TASK DETAILS:
Rewrite the listing below with "chart" renamed to "graph" everywhere, keeping every other word the same. Leave out the pictures.

Dataset records
=== Begin Enclosure ===

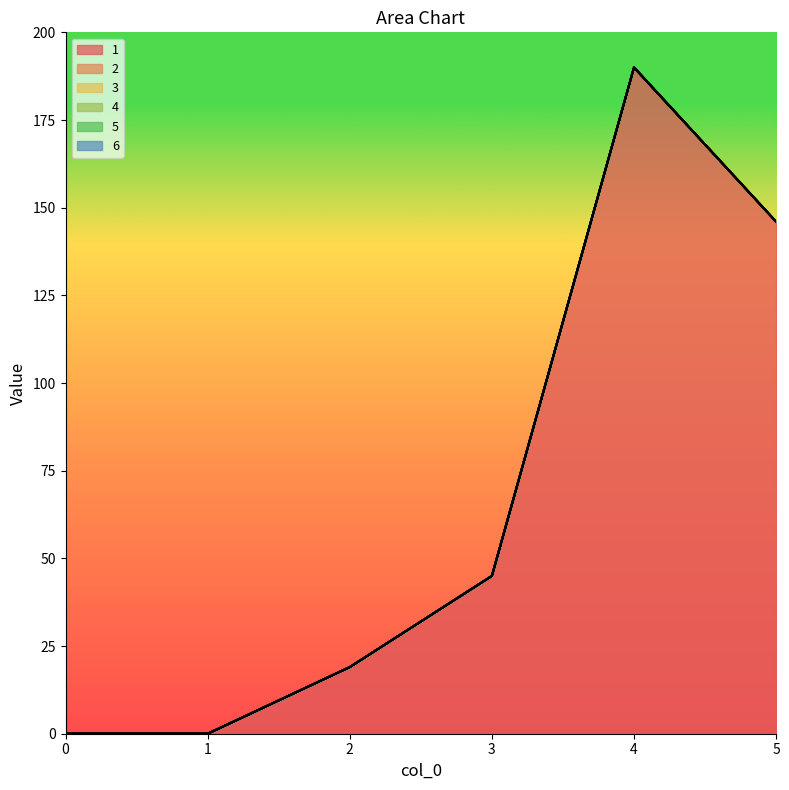

Which series changed the most between 0 and 4?

1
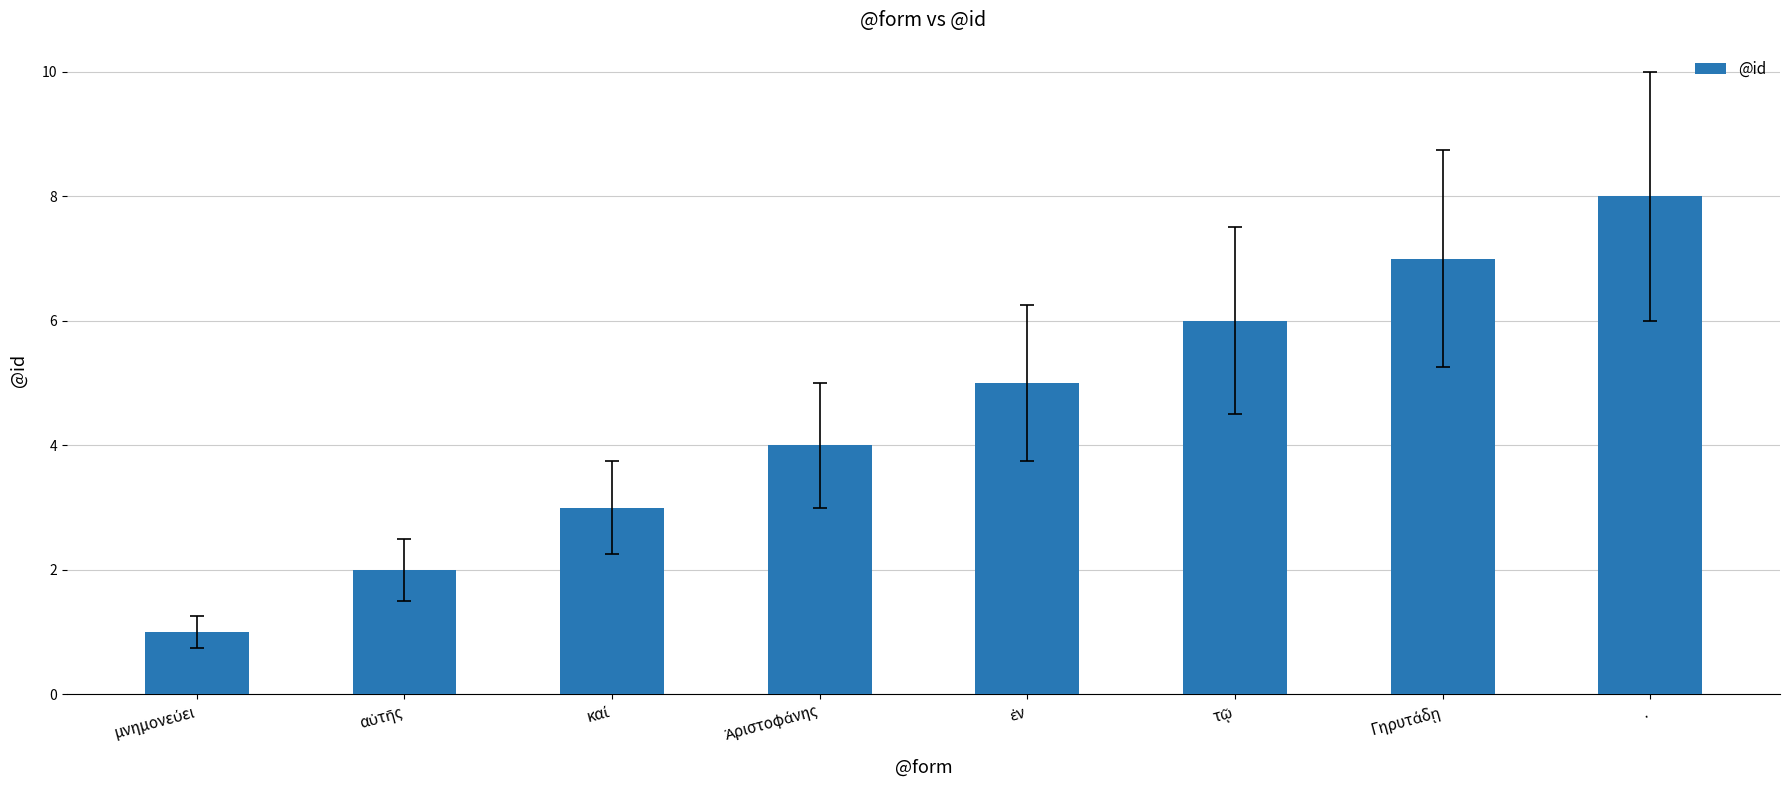

True or false: the data shows 5 at ..

False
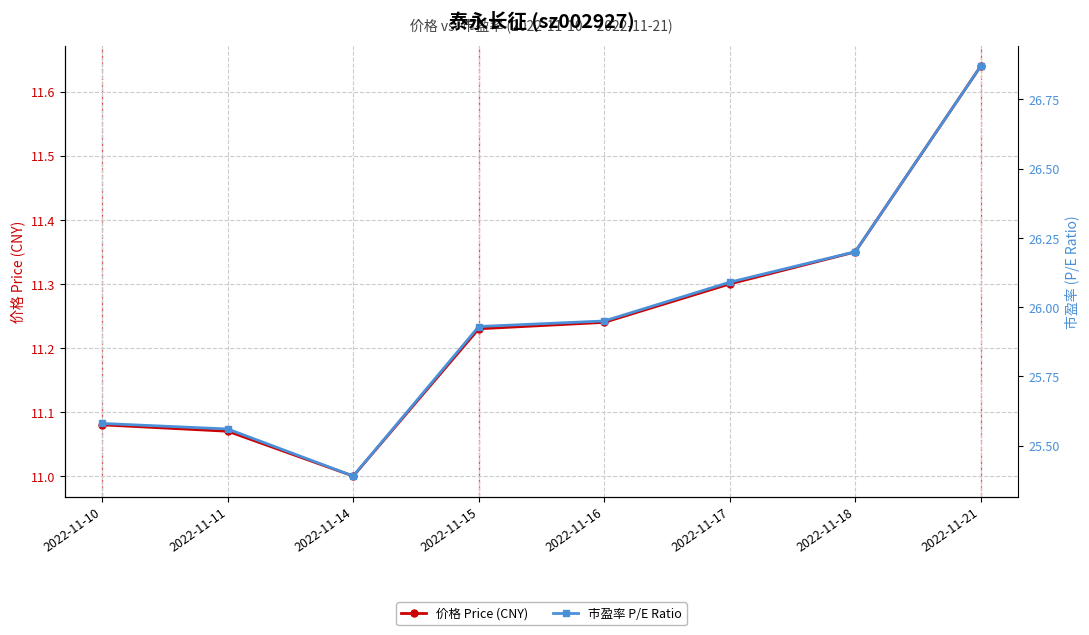

Reading left to right, what are all the values shown in this chart?

价格 Price (CNY): 11.1	11.1	11.0	11.2	11.2	11.3	11.3	11.6
市盈率 P/E Ratio: 25.6	25.6	25.4	25.9	25.9	26.1	26.2	26.9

=== End Enclosure ===

RESPONSE AREA:
Which series changed the most between 0 and 4?

1

True or false: the data shows 5 at ..

False

Reading left to right, what are all the values shown in this graph?

价格 Price (CNY): 11.1	11.1	11.0	11.2	11.2	11.3	11.3	11.6
市盈率 P/E Ratio: 25.6	25.6	25.4	25.9	25.9	26.1	26.2	26.9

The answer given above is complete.